Elle mange du poulet St-Hubert pour souper, s’amuse et s’endort dans les bras de Danielle.

Le lendemain matin, nous sommes réveillés à 5h30 et nous sommes près à la regarder se réveiller. Elle se réveille à 7h30. C’est long 2 heures. Elle est encore tout aussi de bonne humeur.

Plus tard dans la journée, elle prend une chaise, me fait asseoir dessus, prend Danielle et la fait asseoir sur ma cuisse gauche et grimpe sur ma cuisse droite. Elle nous regarde et s’éclate de rire. Elle vient d’officialiser notre famille. Ma sœur est là pour immortaliser le moment.

Deux jours plus tard, le retour aux Îles se fait sans pépin. La brume est encore là mais notre pilote aidé de tous les esprits que nous connaissons « garoche » l’avion sur la piste après 2 tentatives.

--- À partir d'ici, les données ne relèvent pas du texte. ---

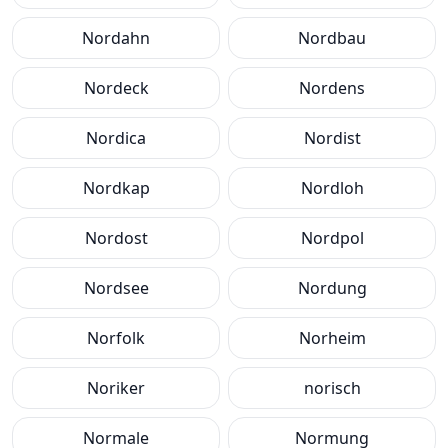
Nordahn
Nordbau
Nordeck
Nordens
Nordica
Nordist
Nordkap
Nordloh
Nordost
Nordpol
Nordsee
Nordung
Norfolk
Norheim
Noriker
norisch
Normale
Normung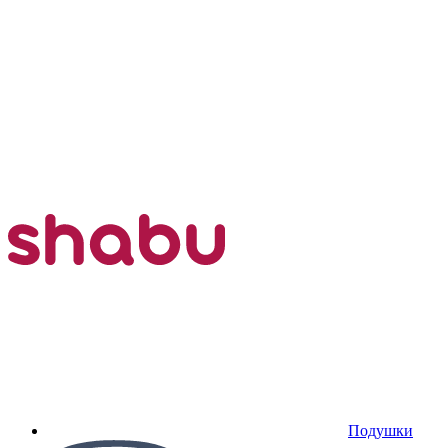
Подушки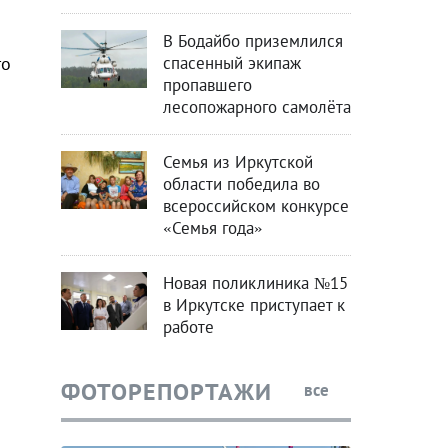
В Бодайбо приземлился
спасенный экипаж
то
пропавшего
лесопожарного самолёта
Семья из Иркутской
области победила во
всероссийском конкурсе
«Семья года»
Новая поликлиника №15
в Иркутске приступает к
работе
ФОТОРЕПОРТАЖИ
все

Par la suite, il y a de nombreuses anecdotes toutes plus heureuses les unes que les autres. Je ne vais en raconter qu’une. Environ 2 semaines après notre arrivée, nous sommes tous les 3 dans le lit. Florène s’amuse avec le livre de Danielle qui est sur la table de chevet. En tournant les pages, elle voit une photo d’elle à l’orphelinat qui sert de marque page. Son visage s’attriste. Elle se réfugie au pied du lit et ne bouge plus. Je vais la rejoindre elle est en train de manger les rebord de la photo. Je lui demande si elle veut que papa la jette. Elle dit oui. Je lui demande si elle veut que papa la déchire avant de la jeter. Elle dit oui. Je déchire la photo et la met à la poubelle. Son visage s’illumine et elle recommence à jouer. Nous avons cru comprendre de cette anecdote qu’elle était heureuse avec nous et qu’elle ne voulait surtout pas retourner en arrière.

Donc, aujourd’hui le 14 novembre c’est sa fête et ça fait une semaine qu’elle chante « Ma chère moi, c’est à ton tour, de te laisser parler d’amour ».

Merci Ginette, Catherine et toutes les autres pour ce beau trésor.